UN MISTO BASTA
Mi abuela frotaba el fósforo contra la piedra de la pared y la llamita azulenca abría un boquete en la oscuridad de la alcoba donde dormíamos juntos, en un rebujo de sábanas húmedas en las esquinas y crujientes donde el calor de nuestros cuerpos secaba el lienzo basto. Esta guerra había traído el frío y la orfandad. Mi abuela tomaba el quinqué y tras encenderlo abría gas y una luz milagrosa nos iluminaba. Rezábamos un avemaría de rodillas contra el suelo helado y tras un amén sepulcral mi abuela me sonreía. «Vamos, rapaz».

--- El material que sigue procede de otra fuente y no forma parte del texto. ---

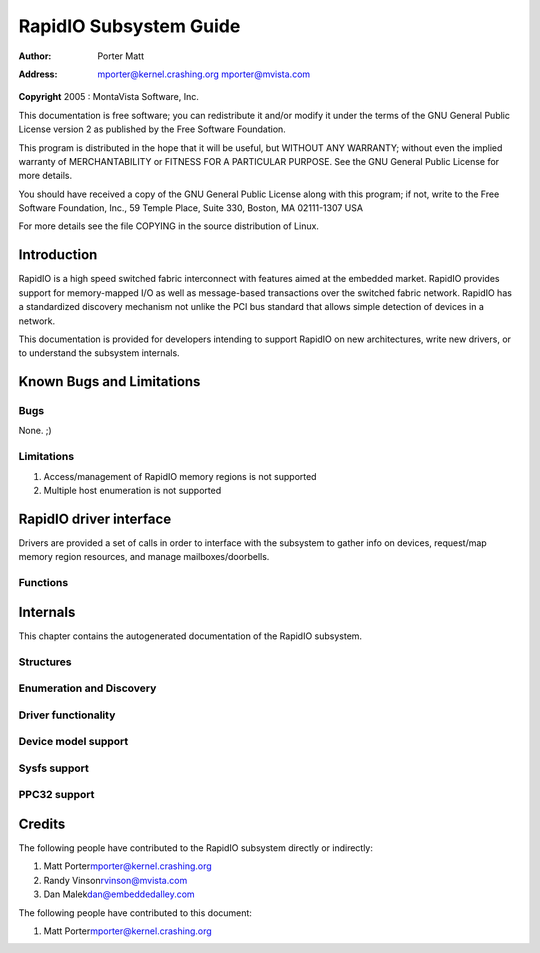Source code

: .. -*- coding: utf-8; mode: rst -*-

#######################
RapidIO Subsystem Guide
#######################

:author:    Porter Matt
:address:   mporter@kernel.crashing.org mporter@mvista.com

**Copyright** 2005 : MontaVista Software, Inc.

This documentation is free software; you can redistribute it and/or
modify it under the terms of the GNU General Public License version 2 as
published by the Free Software Foundation.

This program is distributed in the hope that it will be useful, but
WITHOUT ANY WARRANTY; without even the implied warranty of
MERCHANTABILITY or FITNESS FOR A PARTICULAR PURPOSE. See the GNU General
Public License for more details.

You should have received a copy of the GNU General Public License along
with this program; if not, write to the Free Software Foundation, Inc.,
59 Temple Place, Suite 330, Boston, MA 02111-1307 USA

For more details see the file COPYING in the source distribution of
Linux.


.. _intro:

************
Introduction
************

RapidIO is a high speed switched fabric interconnect with features aimed
at the embedded market. RapidIO provides support for memory-mapped I/O
as well as message-based transactions over the switched fabric network.
RapidIO has a standardized discovery mechanism not unlike the PCI bus
standard that allows simple detection of devices in a network.

This documentation is provided for developers intending to support
RapidIO on new architectures, write new drivers, or to understand the
subsystem internals.


.. _bugs:

**************************
Known Bugs and Limitations
**************************


.. _known_bugs:

Bugs
====

None. ;)


.. _Limitations:

Limitations
===========

1. Access/management of RapidIO memory regions is not supported

2. Multiple host enumeration is not supported


.. _drivers:

************************
RapidIO driver interface
************************

Drivers are provided a set of calls in order to interface with the
subsystem to gather info on devices, request/map memory region
resources, and manage mailboxes/doorbells.


.. _Functions:

Functions
=========


.. kernel-doc:: include/linux/rio_drv.h
    :man-sect: 9
    :internal:


.. kernel-doc:: drivers/rapidio/rio-driver.c
    :man-sect: 9
    :export:


.. kernel-doc:: drivers/rapidio/rio.c
    :man-sect: 9
    :export:


.. _internals:

*********
Internals
*********

This chapter contains the autogenerated documentation of the RapidIO
subsystem.


.. _Structures:

Structures
==========


.. kernel-doc:: include/linux/rio.h
    :man-sect: 9
    :internal:


.. _Enumeration_and_Discovery:

Enumeration and Discovery
=========================


.. kernel-doc:: drivers/rapidio/rio-scan.c
    :man-sect: 9
    :internal:


.. _Driver_functionality:

Driver functionality
====================


.. kernel-doc:: drivers/rapidio/rio.c
    :man-sect: 9
    :internal:


.. kernel-doc:: drivers/rapidio/rio-access.c
    :man-sect: 9
    :internal:


.. _Device_model_support:

Device model support
====================


.. kernel-doc:: drivers/rapidio/rio-driver.c
    :man-sect: 9
    :internal:


.. _Sysfs_support:

Sysfs support
=============


.. kernel-doc:: drivers/rapidio/rio-sysfs.c
    :man-sect: 9
    :internal:


.. _PPC32_support:

PPC32 support
=============


.. kernel-doc:: arch/powerpc/sysdev/fsl_rio.c
    :man-sect: 9
    :internal:


.. _credits:

*******
Credits
*******

The following people have contributed to the RapidIO subsystem directly
or indirectly:

1. Matt Porter\ mporter@kernel.crashing.org

2. Randy Vinson\ rvinson@mvista.com

3. Dan Malek\ dan@embeddedalley.com

The following people have contributed to this document:

1. Matt Porter\ mporter@kernel.crashing.org


.. ------------------------------------------------------------------------------
.. This file was automatically converted from DocBook-XML with the dbxml
.. library (https://github.com/return42/dbxml2rst). The origin XML comes
.. from the linux kernel:
..
..   http://git.kernel.org/cgit/linux/kernel/git/torvalds/linux.git
.. ------------------------------------------------------------------------------


.. only:: html

  Retrieval
  =========

  * :ref:`genindex`

.. todolist::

Mi abuela no decía nada. Pero yo sabía que estaba pensando en mi abuelo, allá en Cuba, luchando contra los mambises, pretendiendo ignorar que aquella guerra había terminado hacía décadas.
Y América se me metió bajo la piel como una nigua y nunca me la he podido sacar. Mi tío, Obdulio se llamaba, tenía una sonrisa llena de dientes y un habla de guajiro de monte mientras me recitaba a Martí. El mar es un danzón de ida y vuelta. La luz de San Telmo fosforece esta noche para iluminar el rostro de mis abuelos. Uno a cada lado del océano. Los dos en mi pecho de ave viajera, insobornablemente mestiza.